The fault is perhaps with the original terminology, not the joke. The
terms "Type N error" for N=I to II are a truly dreadful example of bad
coinage; they are practically impossible to define directly and almost
everybody who tries gets it wrong.  

        A Type I error is NOT 'rejecting a hypothesis when it should be
accepted'. A hypothesis test is a (byzantine and often wrong-headed, but
let that pass) process that converts data to decisions. If the data
point to rejection - even if the data happen to be atypical of the
population they represent - then the hypothesis "should" be rejected.

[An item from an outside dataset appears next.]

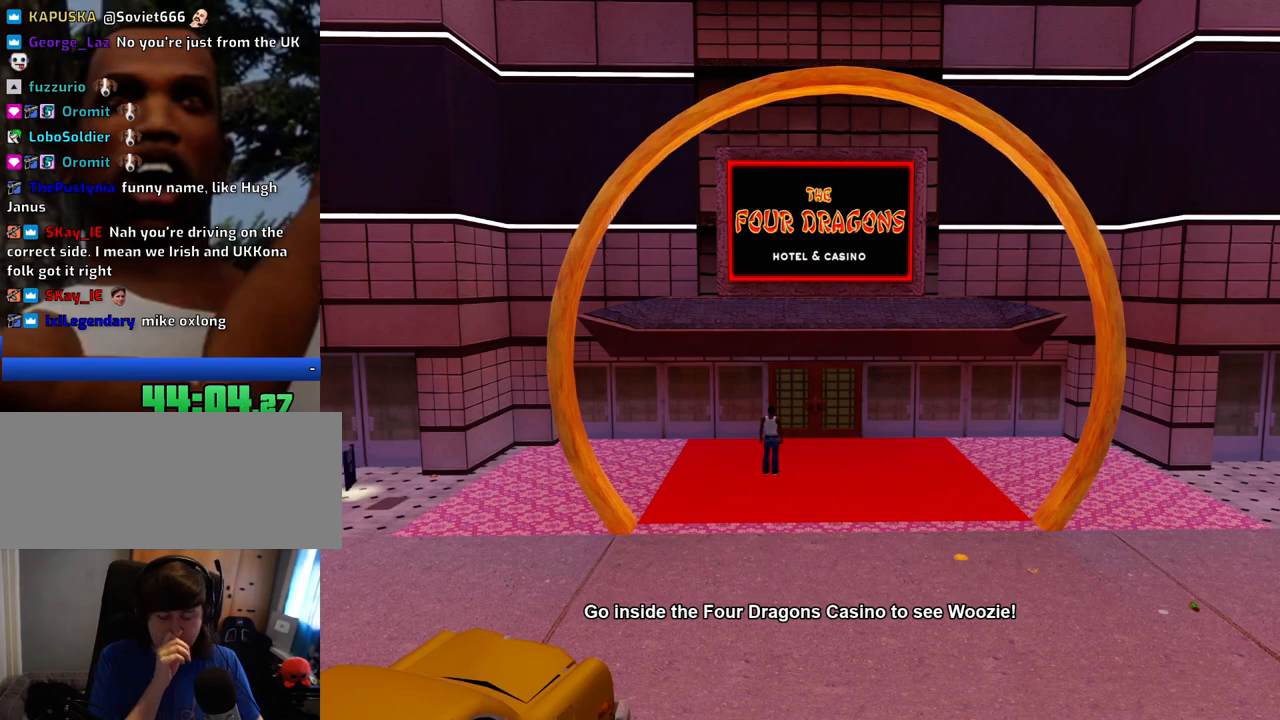
{"keys": [], "mouse": [], "events": [[284, "space", "down"], [334, "space", "up"]]}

If
you knew the population parameter ahead of time yu wouldn't have done
the test!

        Indirect definitions such as "in such a case we shall say that a Type I
error has occurred" are less likely to be utterly wrong, but are not
much more satisfactory as a definition of "Type I error" than "When I
watch the news I tell myself that the world is going to the dogs"" is
satisfactory as a definition of "dog". Yes, the second usage is an idiom
that cannot be understood at the single-word level... so, essentially,
is the first.

        In fact, the term "a Type I error" does not have a syntactically
self-contained definition at all. It is a "macro" that cuts across the
syntax of natural language and of probability, and its real meaning is
something like

        rejecting a hypothesis, conditional upon its being true

which is only meaningful when you plug it into 

        "the probability of (-----)"

So you have something that appears syntactically to be an unconditional
probability, and which is, in fact, when "expanded", conditional upon a
certain parameter value!

        This is like the sort of abuse of the C preprocessor that some
self-taught programmers revel in in which (for instance) you define "k"
to be "j++". Not only does the fake variable "k" yield a value while
apparently never being initialized, but it invisibly changes its value
(and that of j) every time it's used, so that for instance the equality
test "k == k" returns 0 (false)!   Of course, programmers who insist on
doing things like this are unwelcome on teams trying to write
maintainable code. 

        In the case of Type I errors, it is not uncommon for students to take
"the probability of a Type I error" to be P( H_0 is rejected and mu =
mu_0) rather than P(H_0 is rejected | mu=mu_0). The fact that the first
probability is 0 (usually, to a bayesian) or undefined (to a
frequentist) does not stop them. Perhaps one of the reasons is that (
H_0 is rejected and mu = mu_0) at least _sounds_ like something you
could find the probability of.

        So maybe we should redefine the first two, and let a Type I error be
"rejecting a null hypothesis instead of estimating effect size" while a
Type II error can become "failing to reject a null hypothesis and
claiming you have shown theta = theta_0" <grin>?